Bad Loans at German Banks Feed a Swedish CEO’s Expansion Plans

  • Hoist CEO says more German banks likely to buy its services
  • Plans expansion across Europe by buying non-performing loans

A little-known Swedish company that buys and restructures bad loans from Europe’s biggest banks says it’s seeing growing demand from lenders in Germany, the euro zone’s biggest economy.

Hoist Finance AB, based in Stockholm, provides credit-management and debt collection services. It’s currently in talks with a number of German banks to acquire parts of their non-performing loan portfolios, mainly unsecured consumer loans, Chief Executive Officer Jorgen Olsson told Bloomberg on Thursday.

Jorgen Olsson

Source: Hoist Finance

“The large banks, and not least Deutsche Bank, have big problems with their balance sheets,” Olsson said. “They struggle to reach their current capital goals and the goals that will come in the future.”

“Deutsche Bank will of course have to evaluate its business model, across the line,” he said. “Part of that will be to look at how it can make its so-called back-end more efficient.”

Demand for debt restructuring services has encouraged Hoist’s management to plan for an expansion into several new markets in Europe this year. The next step after that will be to offer its services outside Europe.

Olsson said in December that much of that growth will probably come from existing clients. Banco Santander SA is big in South America, while HSBC Holdings Plc has large operations in Asia and Barclays Plc operates in markets such as South Africa, he said then.

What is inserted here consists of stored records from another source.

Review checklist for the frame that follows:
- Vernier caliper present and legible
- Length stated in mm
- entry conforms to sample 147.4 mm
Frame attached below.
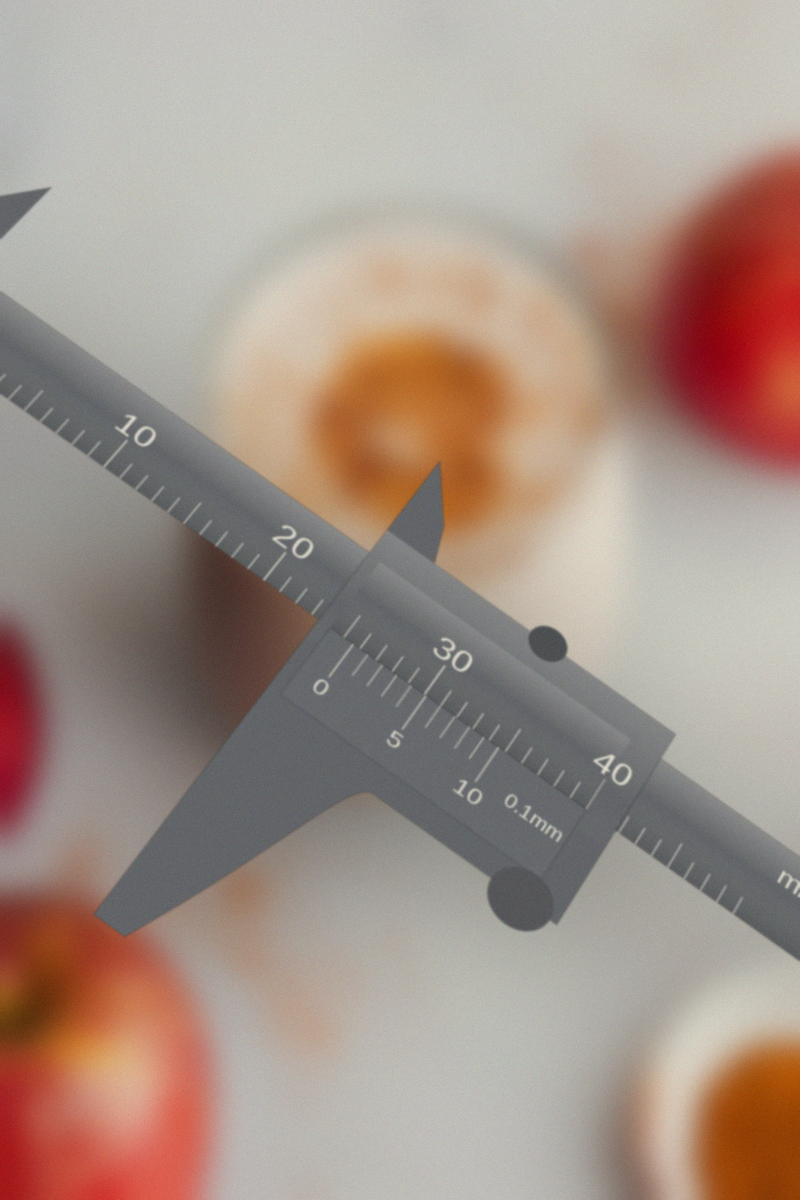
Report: 25.6 mm
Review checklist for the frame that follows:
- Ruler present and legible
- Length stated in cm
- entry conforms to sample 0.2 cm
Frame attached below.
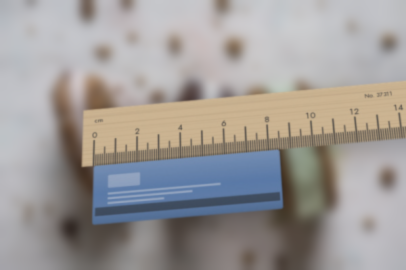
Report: 8.5 cm
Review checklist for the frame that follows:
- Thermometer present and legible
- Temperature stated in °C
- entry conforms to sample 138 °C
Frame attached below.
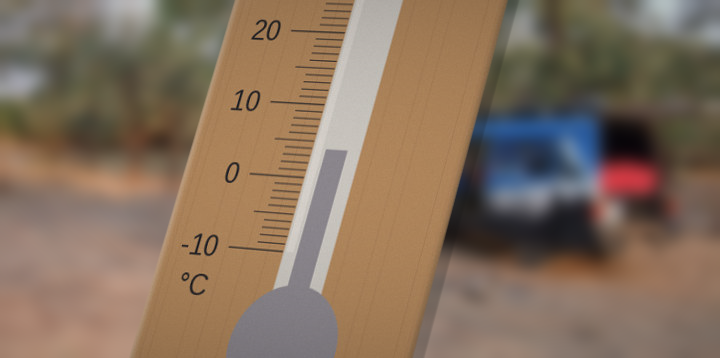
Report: 4 °C
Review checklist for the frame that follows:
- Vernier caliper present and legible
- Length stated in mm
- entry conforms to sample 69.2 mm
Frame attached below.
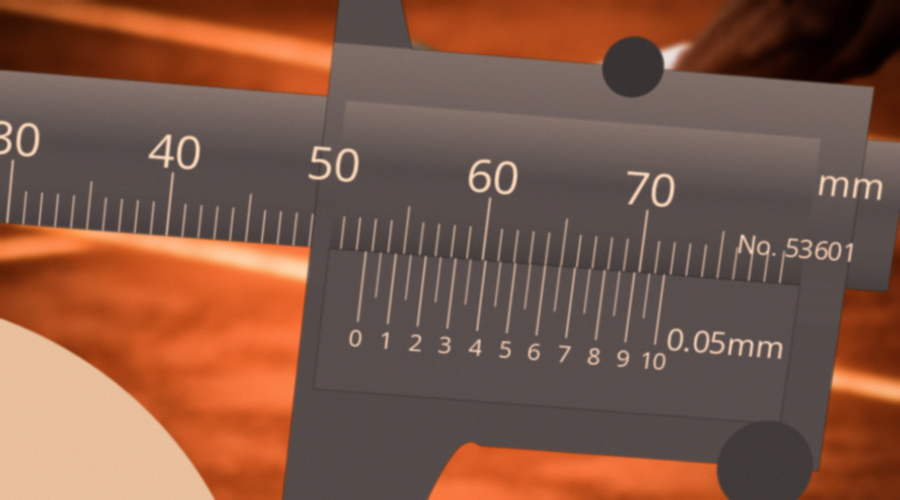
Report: 52.6 mm
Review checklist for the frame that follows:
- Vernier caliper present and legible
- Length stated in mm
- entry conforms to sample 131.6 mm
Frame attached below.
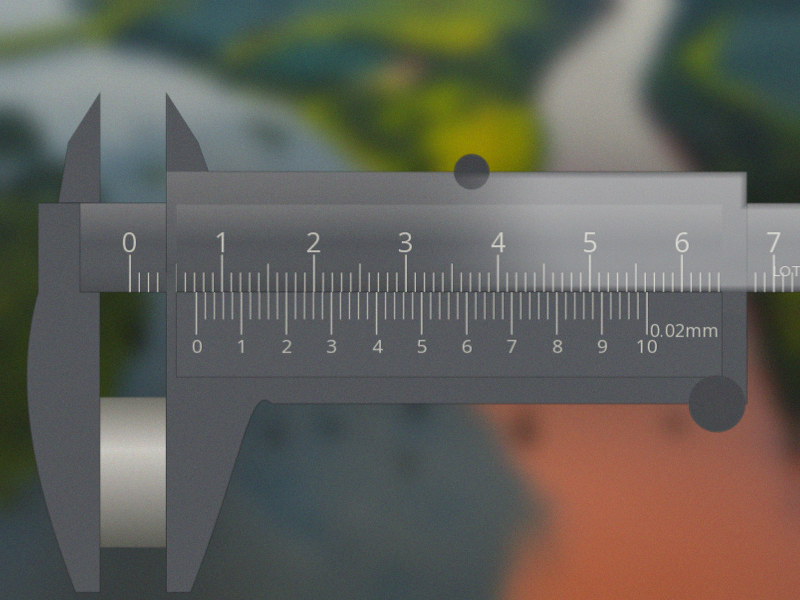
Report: 7.2 mm
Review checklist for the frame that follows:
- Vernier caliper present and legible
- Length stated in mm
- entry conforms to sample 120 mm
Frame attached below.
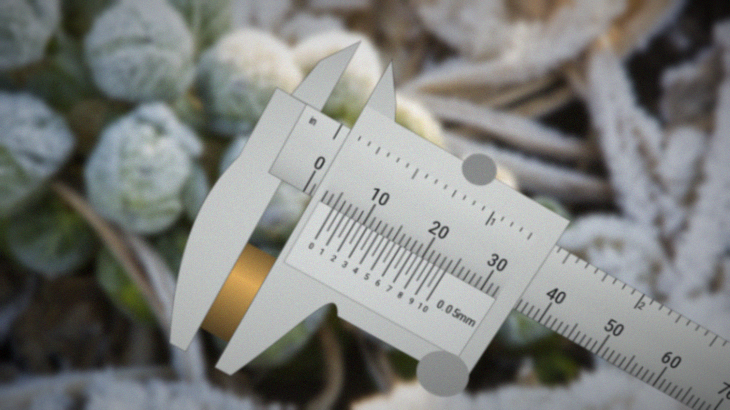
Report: 5.0 mm
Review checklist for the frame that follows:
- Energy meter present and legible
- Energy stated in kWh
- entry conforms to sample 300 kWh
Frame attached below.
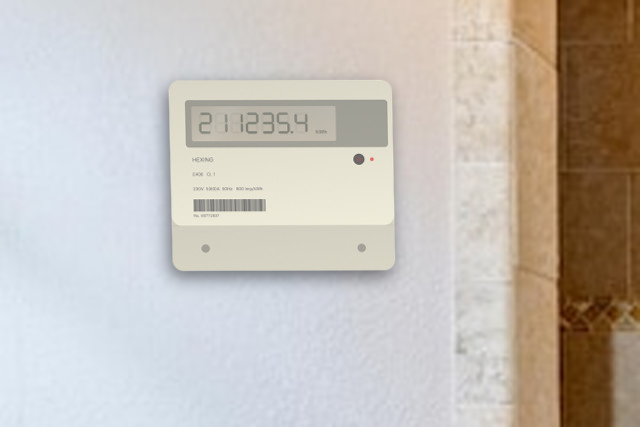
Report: 211235.4 kWh
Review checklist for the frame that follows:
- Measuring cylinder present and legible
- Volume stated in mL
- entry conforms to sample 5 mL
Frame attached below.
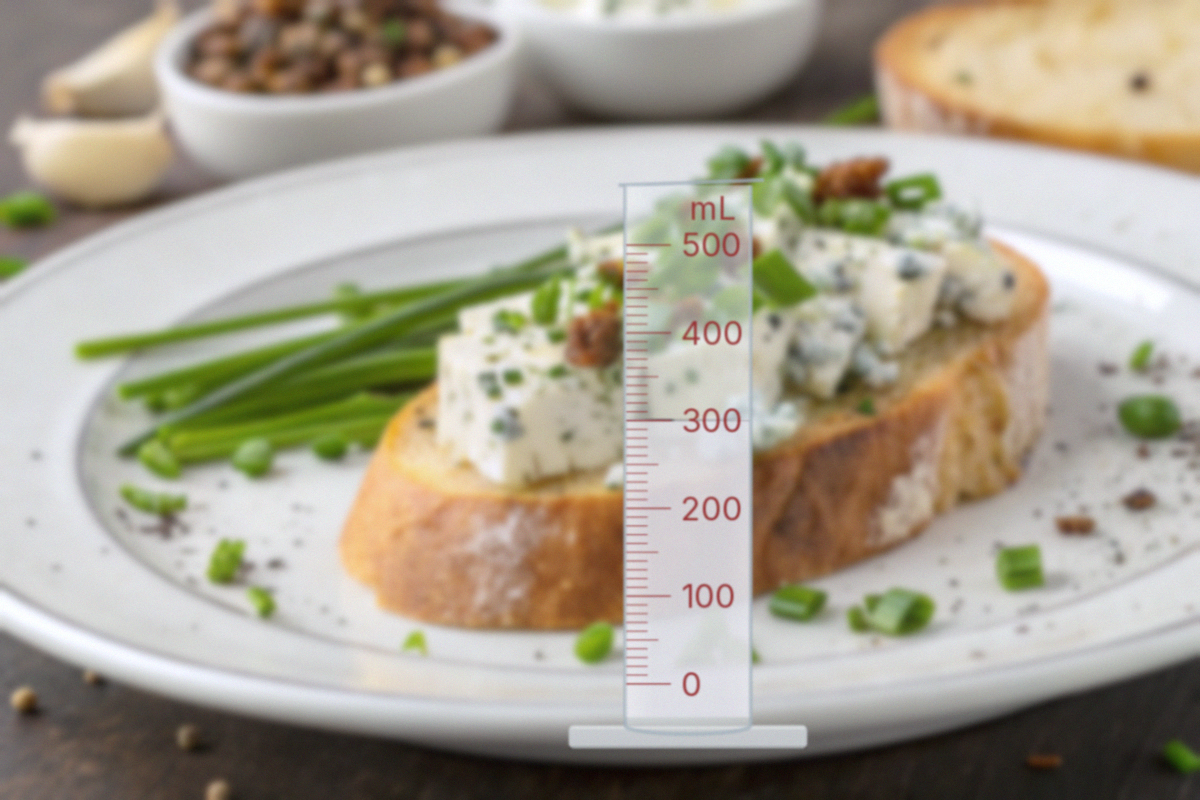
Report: 300 mL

In June, Hoist entered the Spanish market after purchasing a portfolio of non-performing claims originated by four regional Spanish banks. In September, Hoist acquired Madrid-based servicing company Optimus. In the past few months, it has also acquired portfolios in Italy, where efforts to save Banca Monte dei Paschi di Siena S.p.A. have made headlines around the world.

Olsson says Italy isn’t necessarily unique in Europe.

“Just as their Italian counterparts, the German banks have not addressed their non-performing loans in a structured way,” he said during an interview in December. “These non-core assets, sitting on their balance sheets, are simply assets that they do not want. Our belief is that German banks will start to deleverage and refocus their strategy as well.”

Asked whether German banks face a similar restructuring burden to lenders in Italy, Olsson said, “I dare say so, yes.” To be sure, European Central Bank figures published in November show the ratio of non-performing loans at Italian banks was more than six times that at German lenders in the second quarter of 2016.

Hoist focuses on portfolios of distressed, unsecured consumer loans and credits to smaller companies. Banks use its services to remove bad loans from their balance sheets and reduce their capital requirements, while Hoist generates a profit by managing the portfolios and collecting the money owed. In the fourth quarter, Germany accounted for about 23 percent of Hoist’s total revenue, compared with 22 percent for Italy and 29 percent for the U.K. It expects to buy portfolios for as much as 4 billion kronor ($451 million) this year.

Hoist’s profit before tax jumped 18 percent last quarter from a year earlier, the company said on Thursday. Revenue grew 8.2 percent. It acquired portfolios for 1.57 billion kronor in the three months through December, 8.1 percent more than a year earlier. Over the past 12 months, Hoist’s shares have risen more than 20 percent.